Thanks for that very prompt and clear response, Hodgeman! I saw your response earlier but didn't have time to respond until now.

I just have one more question on a slightly different area of this topic. The primitives that form the shadow volume in the above tutorial are created using the geometry shader, Each triangle given to the Geometry Shader comes paired with 3 neighboring vertices, and these are used to determine which of its edges are silhouette edges. These edges are projected (as a quad) an infinite distance behind the occluder and they form the 'sides' of the volume. The triangle (if front facing) is rendered at its present location and it forms part of the front cap of the volume, and another triangle (projected backwards) forms the back cap.

Makes sense. What I'm confused about is a small tweak used to avoid floating point inaccuracies. Here is the code from the Geometry Shader that creates the front cap:
// front cap
	    vec3 LightDir = (normalize(GSin[0].WorldPos - gLightPos)) * EPSILON;
	    gl_Position = gVP * vec4((GSin[0].WorldPos + LightDir), 1.0);
	    EmitVertex();
	    LightDir = (normalize(GSin[2].WorldPos - gLightPos)) * EPSILON;
	    gl_Position = gVP * vec4((GSin[2].WorldPos + LightDir), 1.0);
	    EmitVertex();
	    LightDir = (normalize(GSin[4].WorldPos - gLightPos)) * EPSILON;
	    gl_Position = gVP * vec4((GSin[4].WorldPos + LightDir), 1.0);
	    EmitVertex();
	    EndPrimitive();

As you can see, the vertex is shifted slightly by a distance of EPSILON, in the direction of the light.

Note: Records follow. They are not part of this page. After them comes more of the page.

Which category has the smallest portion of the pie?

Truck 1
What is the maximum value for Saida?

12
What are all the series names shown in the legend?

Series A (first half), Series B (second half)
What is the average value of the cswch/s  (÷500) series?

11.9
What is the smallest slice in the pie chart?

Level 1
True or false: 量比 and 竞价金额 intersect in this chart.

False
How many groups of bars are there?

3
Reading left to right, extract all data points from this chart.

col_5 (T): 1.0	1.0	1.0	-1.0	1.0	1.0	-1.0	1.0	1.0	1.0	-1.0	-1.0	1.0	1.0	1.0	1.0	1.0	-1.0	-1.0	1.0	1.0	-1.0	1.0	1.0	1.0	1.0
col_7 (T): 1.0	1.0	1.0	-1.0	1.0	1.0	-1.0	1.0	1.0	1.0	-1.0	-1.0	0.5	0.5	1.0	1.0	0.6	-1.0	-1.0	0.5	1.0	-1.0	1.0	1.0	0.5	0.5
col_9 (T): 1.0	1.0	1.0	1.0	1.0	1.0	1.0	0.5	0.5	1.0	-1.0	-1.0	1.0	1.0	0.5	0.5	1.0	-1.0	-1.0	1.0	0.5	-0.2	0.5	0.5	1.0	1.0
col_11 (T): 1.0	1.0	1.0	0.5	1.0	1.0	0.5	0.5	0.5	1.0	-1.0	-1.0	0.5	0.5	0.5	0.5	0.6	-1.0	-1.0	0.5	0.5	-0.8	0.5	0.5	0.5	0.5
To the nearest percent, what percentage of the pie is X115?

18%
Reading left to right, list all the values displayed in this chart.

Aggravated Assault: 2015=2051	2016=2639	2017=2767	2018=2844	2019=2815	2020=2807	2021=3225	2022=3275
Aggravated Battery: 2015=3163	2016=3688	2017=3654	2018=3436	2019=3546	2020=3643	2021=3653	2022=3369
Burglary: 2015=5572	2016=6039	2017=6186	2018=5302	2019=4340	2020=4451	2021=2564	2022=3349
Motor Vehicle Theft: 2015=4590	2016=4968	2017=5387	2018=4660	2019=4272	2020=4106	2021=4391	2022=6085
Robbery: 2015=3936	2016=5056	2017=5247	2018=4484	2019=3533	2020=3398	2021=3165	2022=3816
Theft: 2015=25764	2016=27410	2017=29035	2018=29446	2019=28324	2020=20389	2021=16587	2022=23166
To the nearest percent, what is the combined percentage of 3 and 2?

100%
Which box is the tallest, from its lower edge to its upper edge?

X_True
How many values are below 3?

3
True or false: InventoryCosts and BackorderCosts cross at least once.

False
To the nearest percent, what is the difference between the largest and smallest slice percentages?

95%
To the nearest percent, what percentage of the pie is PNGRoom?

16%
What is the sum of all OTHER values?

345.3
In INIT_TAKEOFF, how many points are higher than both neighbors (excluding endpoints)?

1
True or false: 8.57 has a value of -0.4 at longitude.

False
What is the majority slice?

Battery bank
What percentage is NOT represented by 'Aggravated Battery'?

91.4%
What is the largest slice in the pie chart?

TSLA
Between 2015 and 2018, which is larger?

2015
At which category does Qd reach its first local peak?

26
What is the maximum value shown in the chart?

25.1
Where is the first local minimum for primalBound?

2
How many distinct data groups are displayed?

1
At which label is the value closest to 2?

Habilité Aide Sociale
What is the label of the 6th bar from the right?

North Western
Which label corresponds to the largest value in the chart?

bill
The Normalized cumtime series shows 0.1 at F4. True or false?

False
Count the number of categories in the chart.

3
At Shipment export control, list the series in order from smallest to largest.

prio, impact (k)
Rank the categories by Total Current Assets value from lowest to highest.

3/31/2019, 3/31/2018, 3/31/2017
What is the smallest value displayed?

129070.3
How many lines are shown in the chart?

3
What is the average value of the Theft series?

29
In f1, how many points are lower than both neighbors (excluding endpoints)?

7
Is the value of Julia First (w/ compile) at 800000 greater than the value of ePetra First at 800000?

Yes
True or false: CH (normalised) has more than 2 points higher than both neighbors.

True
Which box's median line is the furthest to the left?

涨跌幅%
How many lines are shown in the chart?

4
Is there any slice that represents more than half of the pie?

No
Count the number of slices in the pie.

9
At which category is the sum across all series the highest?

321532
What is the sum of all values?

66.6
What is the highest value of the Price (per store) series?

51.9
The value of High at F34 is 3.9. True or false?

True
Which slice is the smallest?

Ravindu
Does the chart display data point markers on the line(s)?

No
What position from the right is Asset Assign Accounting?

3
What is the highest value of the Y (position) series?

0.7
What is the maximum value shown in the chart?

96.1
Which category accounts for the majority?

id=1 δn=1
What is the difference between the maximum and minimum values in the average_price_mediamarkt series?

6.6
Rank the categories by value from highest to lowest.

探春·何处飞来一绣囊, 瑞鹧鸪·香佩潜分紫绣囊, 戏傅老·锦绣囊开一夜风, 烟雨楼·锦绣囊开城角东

I don't quite understand the need for this. The tutorial explains this tweak by stating:

The reason is that due to floating point errors we might encounter bizarre corruptions where the volume hides the front cap. Moving the cap away from the volume by just a bit works around this problem


I don't really understand how the sides of the volume could hide the cap but even so, that would probably occur if the sides of the volume somehow got in front of the cap. But what this does is move the vertex along the vector from the light to the occluder, placing the cap deeper inside the volume, and so I would think this would only make matters worse.

Why exactly is that tweak needed and why does it work?
.

Edited by mv348, 09 November 2012 - 01:08 AM.